● **RECORDS SUPPLIED**:
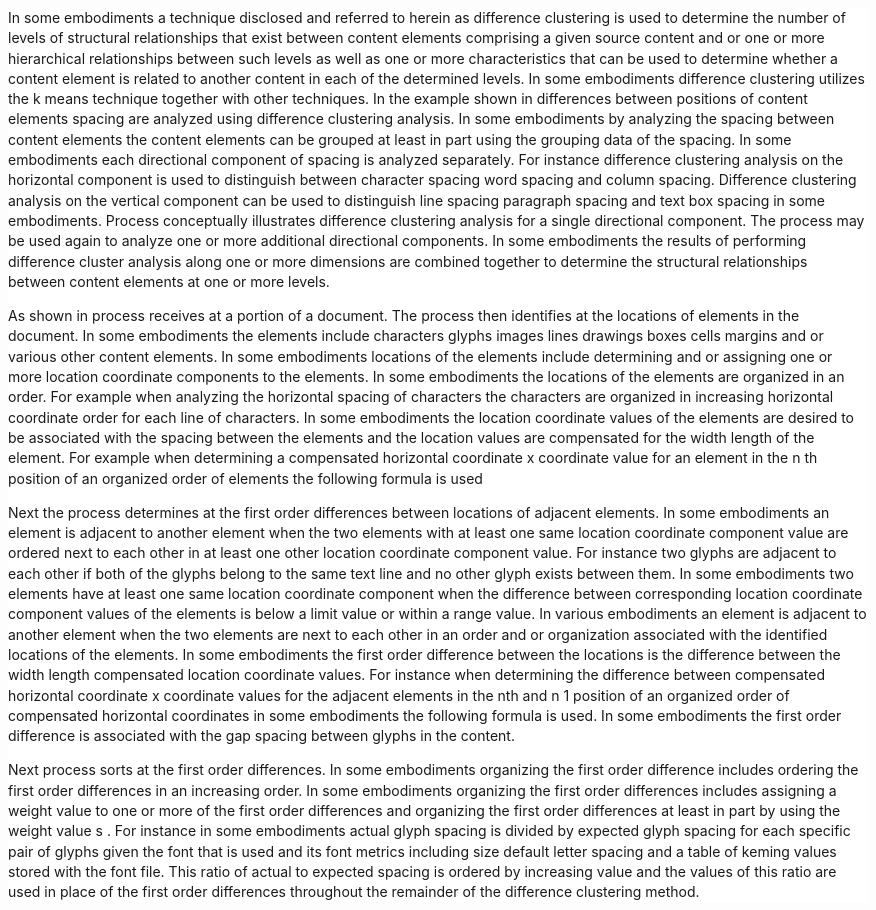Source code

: In some embodiments a technique disclosed and referred to herein as difference clustering is used to determine the number of levels of structural relationships that exist between content elements comprising a given source content and or one or more hierarchical relationships between such levels as well as one or more characteristics that can be used to determine whether a content element is related to another content in each of the determined levels. In some embodiments difference clustering utilizes the k means technique together with other techniques. In the example shown in differences between positions of content elements spacing are analyzed using difference clustering analysis. In some embodiments by analyzing the spacing between content elements the content elements can be grouped at least in part using the grouping data of the spacing. In some embodiments each directional component of spacing is analyzed separately. For instance difference clustering analysis on the horizontal component is used to distinguish between character spacing word spacing and column spacing. Difference clustering analysis on the vertical component can be used to distinguish line spacing paragraph spacing and text box spacing in some embodiments. Process conceptually illustrates difference clustering analysis for a single directional component. The process may be used again to analyze one or more additional directional components. In some embodiments the results of performing difference cluster analysis along one or more dimensions are combined together to determine the structural relationships between content elements at one or more levels.

As shown in process receives at a portion of a document. The process then identifies at the locations of elements in the document. In some embodiments the elements include characters glyphs images lines drawings boxes cells margins and or various other content elements. In some embodiments locations of the elements include determining and or assigning one or more location coordinate components to the elements. In some embodiments the locations of the elements are organized in an order. For example when analyzing the horizontal spacing of characters the characters are organized in increasing horizontal coordinate order for each line of characters. In some embodiments the location coordinate values of the elements are desired to be associated with the spacing between the elements and the location values are compensated for the width length of the element. For example when determining a compensated horizontal coordinate x coordinate value for an element in the n th position of an organized order of elements the following formula is used 

Next the process determines at the first order differences between locations of adjacent elements. In some embodiments an element is adjacent to another element when the two elements with at least one same location coordinate component value are ordered next to each other in at least one other location coordinate component value. For instance two glyphs are adjacent to each other if both of the glyphs belong to the same text line and no other glyph exists between them. In some embodiments two elements have at least one same location coordinate component when the difference between corresponding location coordinate component values of the elements is below a limit value or within a range value. In various embodiments an element is adjacent to another element when the two elements are next to each other in an order and or organization associated with the identified locations of the elements. In some embodiments the first order difference between the locations is the difference between the width length compensated location coordinate values. For instance when determining the difference between compensated horizontal coordinate x coordinate values for the adjacent elements in the nth and n 1 position of an organized order of compensated horizontal coordinates in some embodiments the following formula is used. In some embodiments the first order difference is associated with the gap spacing between glyphs in the content.

Next process sorts at the first order differences. In some embodiments organizing the first order difference includes ordering the first order differences in an increasing order. In some embodiments organizing the first order differences includes assigning a weight value to one or more of the first order differences and organizing the first order differences at least in part by using the weight value s . For instance in some embodiments actual glyph spacing is divided by expected glyph spacing for each specific pair of glyphs given the font that is used and its font metrics including size default letter spacing and a table of keming values stored with the font file. This ratio of actual to expected spacing is ordered by increasing value and the values of this ratio are used in place of the first order differences throughout the remainder of the difference clustering method.
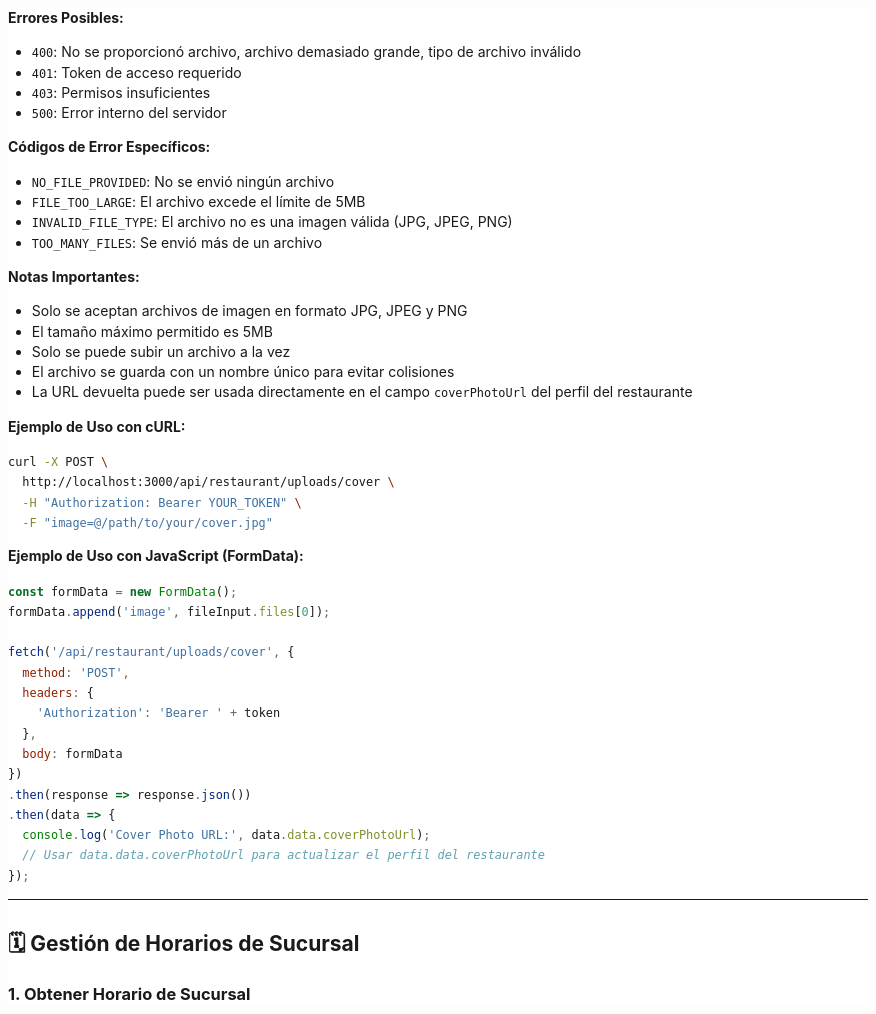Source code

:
 ```json
```

**Errores Posibles:**
- `400`: No se proporcionó archivo, archivo demasiado grande, tipo de archivo inválido
- `401`: Token de acceso requerido
- `403`: Permisos insuficientes
- `500`: Error interno del servidor

**Códigos de Error Específicos:**
- `NO_FILE_PROVIDED`: No se envió ningún archivo
- `FILE_TOO_LARGE`: El archivo excede el límite de 5MB
- `INVALID_FILE_TYPE`: El archivo no es una imagen válida (JPG, JPEG, PNG)
- `TOO_MANY_FILES`: Se envió más de un archivo

**Notas Importantes:**
- Solo se aceptan archivos de imagen en formato JPG, JPEG y PNG
- El tamaño máximo permitido es 5MB
- Solo se puede subir un archivo a la vez
- El archivo se guarda con un nombre único para evitar colisiones
- La URL devuelta puede ser usada directamente en el campo `coverPhotoUrl` del perfil del restaurante

**Ejemplo de Uso con cURL:**
```bash
curl -X POST \
  http://localhost:3000/api/restaurant/uploads/cover \
  -H "Authorization: Bearer YOUR_TOKEN" \
  -F "image=@/path/to/your/cover.jpg"
```

**Ejemplo de Uso con JavaScript (FormData):**
```javascript
const formData = new FormData();
formData.append('image', fileInput.files[0]);

fetch('/api/restaurant/uploads/cover', {
  method: 'POST',
  headers: {
    'Authorization': 'Bearer ' + token
  },
  body: formData
})
.then(response => response.json())
.then(data => {
  console.log('Cover Photo URL:', data.data.coverPhotoUrl);
  // Usar data.data.coverPhotoUrl para actualizar el perfil del restaurante
});
```

---

## 🗓️ Gestión de Horarios de Sucursal

### 1. Obtener Horario de Sucursal
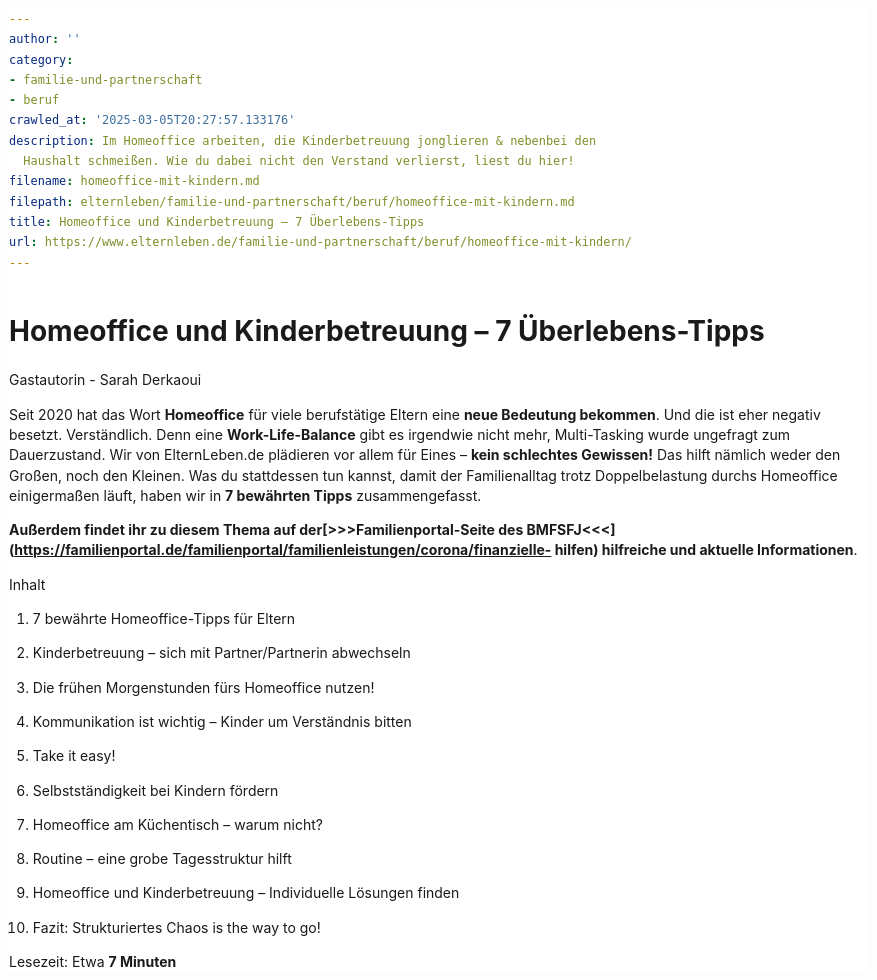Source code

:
```yaml
---
author: ''
category:
- familie-und-partnerschaft
- beruf
crawled_at: '2025-03-05T20:27:57.133176'
description: Im Homeoffice arbeiten, die Kinderbetreuung jonglieren & nebenbei den
  Haushalt schmeißen. Wie du dabei nicht den Verstand verlierst, liest du hier!
filename: homeoffice-mit-kindern.md
filepath: elternleben/familie-und-partnerschaft/beruf/homeoffice-mit-kindern.md
title: Homeoffice und Kinderbetreuung — 7 Überlebens-Tipps
url: https://www.elternleben.de/familie-und-partnerschaft/beruf/homeoffice-mit-kindern/
---
```


#  Homeoffice und Kinderbetreuung – 7 Überlebens-Tipps

Gastautorin - Sarah Derkaoui

Seit 2020 hat das Wort **Homeoffice** für viele berufstätige Eltern eine
**neue Bedeutung bekommen**. Und die ist eher negativ besetzt. Verständlich.
Denn eine **Work-Life-Balance** gibt es irgendwie nicht mehr, Multi-Tasking
wurde ungefragt zum Dauerzustand. Wir von ElternLeben.de plädieren vor allem
für Eines – **kein schlechtes Gewissen!** Das hilft nämlich weder den Großen,
noch den Kleinen. Was du stattdessen tun kannst, damit der Familienalltag
trotz Doppelbelastung durchs Homeoffice einigermaßen läuft, haben wir in **7
bewährten Tipps** zusammengefasst.  
  
**Außerdem findet ihr zu diesem Thema auf der[>>>Familienportal-Seite des
BMFSFJ<<<](https://familienportal.de/familienportal/familienleistungen/corona/finanzielle-
hilfen) hilfreiche und aktuelle Informationen**.

Inhalt

1. 7 bewährte Homeoffice-Tipps für Eltern 

2. Kinderbetreuung – sich mit Partner/Partnerin abwechseln

3. Die frühen Morgenstunden fürs Homeoffice nutzen!

4. Kommunikation ist wichtig – Kinder um Verständnis bitten

5. Take it easy!

6. Selbstständigkeit bei Kindern fördern

7. Homeoffice am Küchentisch – warum nicht?

8. Routine – eine grobe Tagesstruktur hilft

9. Homeoffice und Kinderbetreuung – Individuelle Lösungen finden

10. Fazit: Strukturiertes Chaos is the way to go!

Lesezeit: Etwa **7 Minuten**
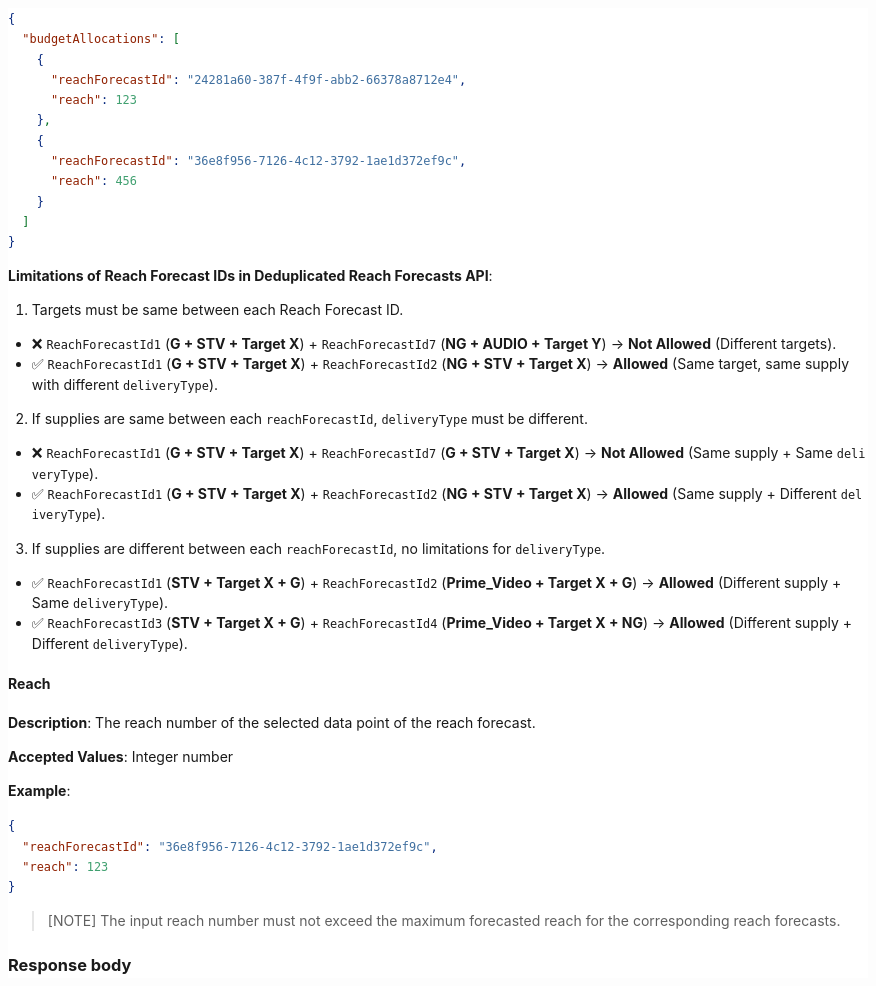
 ```json
{
  "budgetAllocations": [
    {
      "reachForecastId": "24281a60-387f-4f9f-abb2-66378a8712e4",
      "reach": 123
    },
    {
      "reachForecastId": "36e8f956-7126-4c12-3792-1ae1d372ef9c",
      "reach": 456
    }
  ]
}
```

**Limitations of Reach Forecast IDs in Deduplicated Reach Forecasts API**:

1. Targets must be same between each Reach Forecast ID.

  - ❌ `ReachForecastId1` (**G + STV + Target X**) + `ReachForecastId7` (**NG + AUDIO + Target Y**) → **Not Allowed** (Different targets).
  - ✅ `ReachForecastId1` (**G + STV + Target X**) + `ReachForecastId2` (**NG + STV + Target X**) → **Allowed** (Same target, same supply with different `deliveryType`).

2. If supplies are same between each `reachForecastId`, `deliveryType` must be different.

  - ❌ `ReachForecastId1` (**G + STV + Target X**) + `ReachForecastId7` (**G + STV + Target X**) → **Not Allowed** (Same supply + Same `deliveryType`).
  - ✅ `ReachForecastId1` (**G + STV + Target X**) + `ReachForecastId2` (**NG + STV + Target X**) → **Allowed** (Same supply + Different `deliveryType`).

3. If supplies are different between each `reachForecastId`, no limitations for `deliveryType`.

  - ✅ `ReachForecastId1` (**STV + Target X + G**) + `ReachForecastId2` (**Prime_Video + Target X + G**) → **Allowed** (Different supply + Same `deliveryType`).
  - ✅ `ReachForecastId3` (**STV + Target X + G**) + `ReachForecastId4` (**Prime_Video + Target X + NG**) → **Allowed** (Different supply + Different `deliveryType`).


#### Reach

**Description**: The reach number of the selected data point of the reach forecast.

**Accepted Values**: Integer number

**Example**:

```json
{
  "reachForecastId": "36e8f956-7126-4c12-3792-1ae1d372ef9c",
  "reach": 123
}
```

> [NOTE] The input reach number must not exceed the maximum forecasted reach for the corresponding reach forecasts.


### Response body
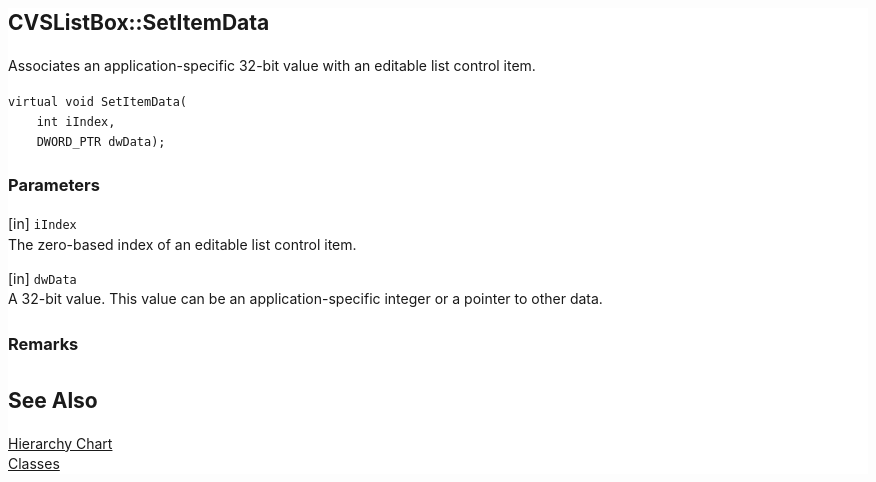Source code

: ##  <a name="cvslistbox__setitemdata"></a>  CVSListBox::SetItemData  
 Associates an application-specific 32-bit value with an editable list control item.  
  
```  
virtual void SetItemData(
    int iIndex,  
    DWORD_PTR dwData);
```  
  
### Parameters  
 [in] `iIndex`  
 The zero-based index of an editable list control item.  
  
 [in] `dwData`  
 A 32-bit value. This value can be an application-specific integer or a pointer to other data.  
  
### Remarks  
  
## See Also  
 [Hierarchy Chart](../../mfc/hierarchy-chart.md)   
 [Classes](../../mfc/reference/mfc-classes.md)
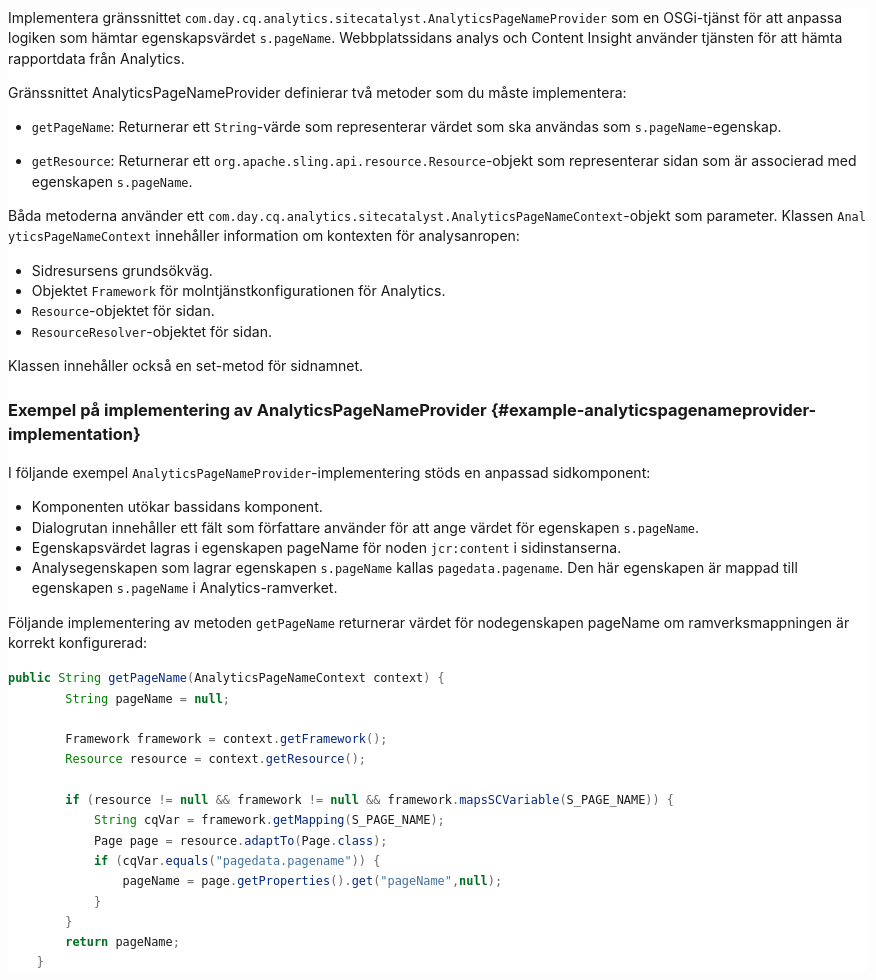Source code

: Implementera gränssnittet `com.day.cq.analytics.sitecatalyst.AnalyticsPageNameProvider` som en OSGi-tjänst för att anpassa logiken som hämtar egenskapsvärdet `s.pageName`. Webbplatssidans analys och Content Insight använder tjänsten för att hämta rapportdata från Analytics.

Gränssnittet AnalyticsPageNameProvider definierar två metoder som du måste implementera:

* `getPageName`: Returnerar ett `String`-värde som representerar värdet som ska användas som `s.pageName`-egenskap.

* `getResource`: Returnerar ett `org.apache.sling.api.resource.Resource`-objekt som representerar sidan som är associerad med egenskapen `s.pageName`.

Båda metoderna använder ett `com.day.cq.analytics.sitecatalyst.AnalyticsPageNameContext`-objekt som parameter. Klassen `AnalyticsPageNameContext` innehåller information om kontexten för analysanropen:

* Sidresursens grundsökväg.
* Objektet `Framework` för molntjänstkonfigurationen för Analytics.
* `Resource`-objektet för sidan.
* `ResourceResolver`-objektet för sidan.

Klassen innehåller också en set-metod för sidnamnet.

### Exempel på implementering av AnalyticsPageNameProvider {#example-analyticspagenameprovider-implementation}

I följande exempel `AnalyticsPageNameProvider`-implementering stöds en anpassad sidkomponent:

* Komponenten utökar bassidans komponent.
* Dialogrutan innehåller ett fält som författare använder för att ange värdet för egenskapen `s.pageName`.
* Egenskapsvärdet lagras i egenskapen pageName för noden `jcr:content` i sidinstanserna.
* Analysegenskapen som lagrar egenskapen `s.pageName` kallas `pagedata.pagename`. Den här egenskapen är mappad till egenskapen `s.pageName` i Analytics-ramverket.

Följande implementering av metoden `getPageName` returnerar värdet för nodegenskapen pageName om ramverksmappningen är korrekt konfigurerad:

```java
public String getPageName(AnalyticsPageNameContext context) {
        String pageName = null;

        Framework framework = context.getFramework();
        Resource resource = context.getResource();

        if (resource != null && framework != null && framework.mapsSCVariable(S_PAGE_NAME)) {
            String cqVar = framework.getMapping(S_PAGE_NAME);
            Page page = resource.adaptTo(Page.class);
            if (cqVar.equals("pagedata.pagename")) {
                pageName = page.getProperties().get("pageName",null);
            }
        }
        return pageName;
    }
```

● **THE PROBLEM**: With all pictures removed, reproduce the lines from the top of the entries above through the line containing "or more levels.", exactly as written.

● **ANSWER BOX**:
Source code

: In some embodiments a technique disclosed and referred to herein as difference clustering is used to determine the number of levels of structural relationships that exist between content elements comprising a given source content and or one or more hierarchical relationships between such levels as well as one or more characteristics that can be used to determine whether a content element is related to another content in each of the determined levels. In some embodiments difference clustering utilizes the k means technique together with other techniques. In the example shown in differences between positions of content elements spacing are analyzed using difference clustering analysis. In some embodiments by analyzing the spacing between content elements the content elements can be grouped at least in part using the grouping data of the spacing. In some embodiments each directional component of spacing is analyzed separately. For instance difference clustering analysis on the horizontal component is used to distinguish between character spacing word spacing and column spacing. Difference clustering analysis on the vertical component can be used to distinguish line spacing paragraph spacing and text box spacing in some embodiments. Process conceptually illustrates difference clustering analysis for a single directional component. The process may be used again to analyze one or more additional directional components. In some embodiments the results of performing difference cluster analysis along one or more dimensions are combined together to determine the structural relationships between content elements at one or more levels.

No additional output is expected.